The ‘Democratic Deficit’
Let us qualify the Monnet Method. It is first and foremost the result of a linear and universalist approach to the political. In this sense it aimed at creating a technocratic sphere outside of the traditional nation-states that would create a politically universal Europe by using economic levers as the basis of power – the bland and politically neutered members of a European Parliament in Brussels and the European Central Bank that sits conspicuously in German Frankfurt. Integration according to this approach requires the amalgamation of the European states into one mercurial definition of the European. The question of how this will happen was deliberately left to pragmatism and remains obtusely open ended. At the same time the Method rests on Franco-German cooperation as the ‘whip’ to allow for the integration process to be plausible and in the form of incremental steps.
Here is the rub – the inherent contradiction also known as the ‘Democratic Deficit’. If Europe is to be politically integrated as a technocratic dream using economic reins on the European states, the result of carefully evolved and developed notions of liberal approaches to the idea of sovereignty based heavily on an ideology of Nationalism, will have to agree effectively to give up the basis of sovereignty and legitimacy upon which they are built. For the EU to integrate successfully, the map of the continent must effectively dissolve.
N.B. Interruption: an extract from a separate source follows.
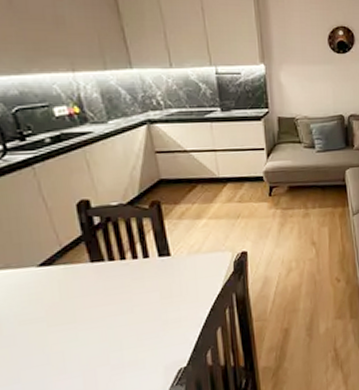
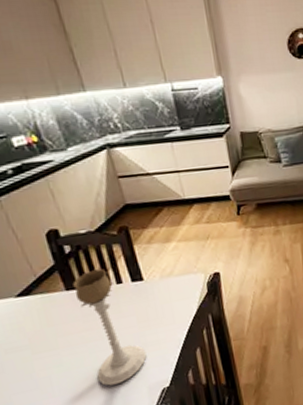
candle holder: none [98,241,166,364] -> present [73,268,147,386]

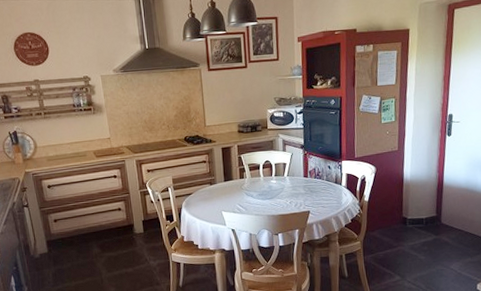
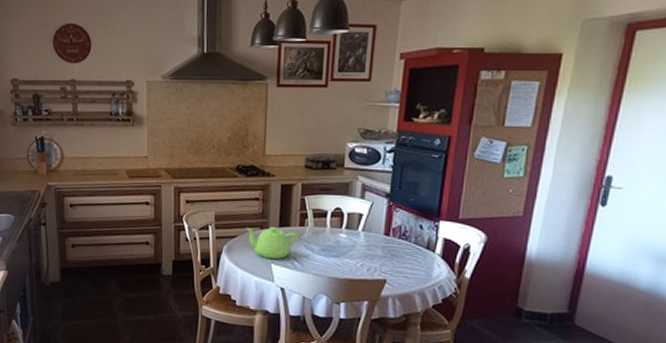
teapot: none [198,181,240,208] -> present [246,226,298,260]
In the European Sovereign Debt Crisis, parliaments of European states have had to answer to Brussels despite the fact that it entailed going against the will of their people and the immediate interests of the states. Gone is the Greek and Cypriot idea of Enosis upon which their history is based. Here we see the merits of de Gaulle’s reservations to Monnet’s vision which is in effect a United States of Europe minus the notion of a Manifest Destiny.
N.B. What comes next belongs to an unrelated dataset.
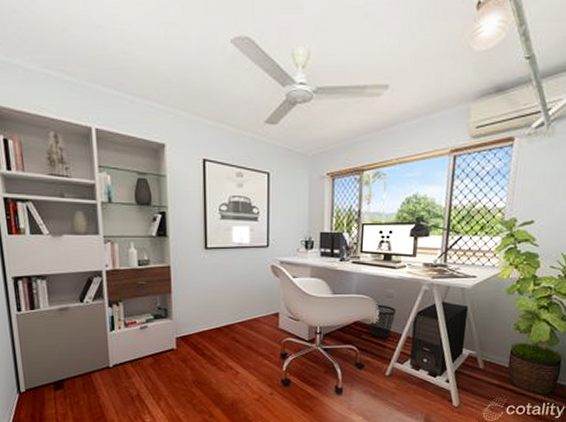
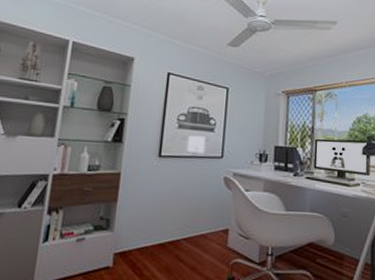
wastebasket: present [369,304,397,338] -> none [324,224,353,263]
The European crisis, of which Cyprus is part, is at its very heart the manifestation of the question of legitimacy as the effective hold on power attempts to shift from nation-state to the supranational sphere of the EU. The economic woes of Cyprus are the result of the expansion of the EU’s political and economic power at the expense of the power of individual states. The crisis of legitimacy that events in Europe have highlighted is an issue upon which the viability of the EU as technocratic project hinges.
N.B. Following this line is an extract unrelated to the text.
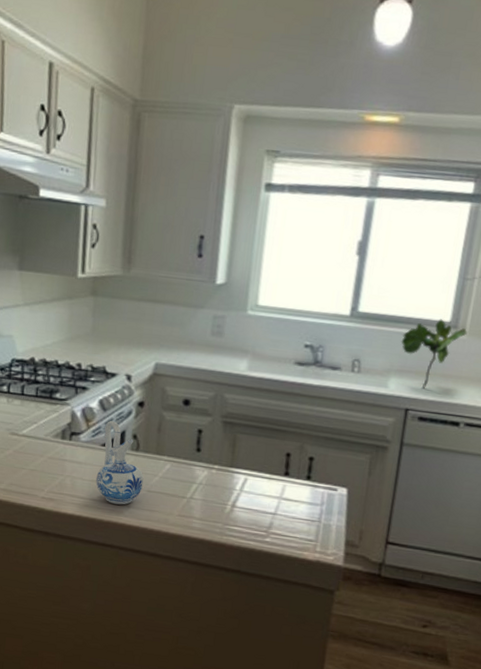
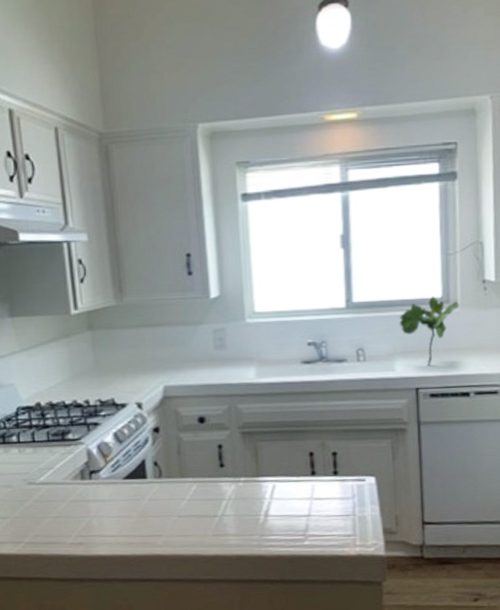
ceramic pitcher: present [96,421,144,505] -> none [122,452,172,536]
This question of legitimacy is so crucial because it requires the reformulation of legitimacy from the age of nation-state to that of European megalith. The fact that no effective ideology or reformulation of legitimacy has been able to act as rationale and political balm to address the rift cleaved between populace and politician during the crisis of integration means that the very viability of the EU is in question. There is no ‘democratic deficit’ but a severe crisis of legitimacy in a purely political sense, such is the crisis not only of Europe but the crisis of our age.
The Issue of Legitimacy
In order to put this crisis of legitimacy in its proper form we must first pry the Political away from the structural connotations of State and the traditional forms that state was seen as able to take. It is these structural connotations that are snapping under the strain of change whilst the Political remains the same. The Political is a mode, a dynamic process according to the pictures drawn by Nicollo Machiavelli and Carl Schmitt, State is the manifestation of the Political. The Political defines the State and not the inverse.
Carl Schmitt, in his work The Notion of the Political, defines the Political in a similar manner as being that which is strong enough to group men around what he identifies as a friend-enemy antithesis of its own that is ultimately able to use force against the enemy. The only aspect that needs to be added to this would be the ability to establish taxation.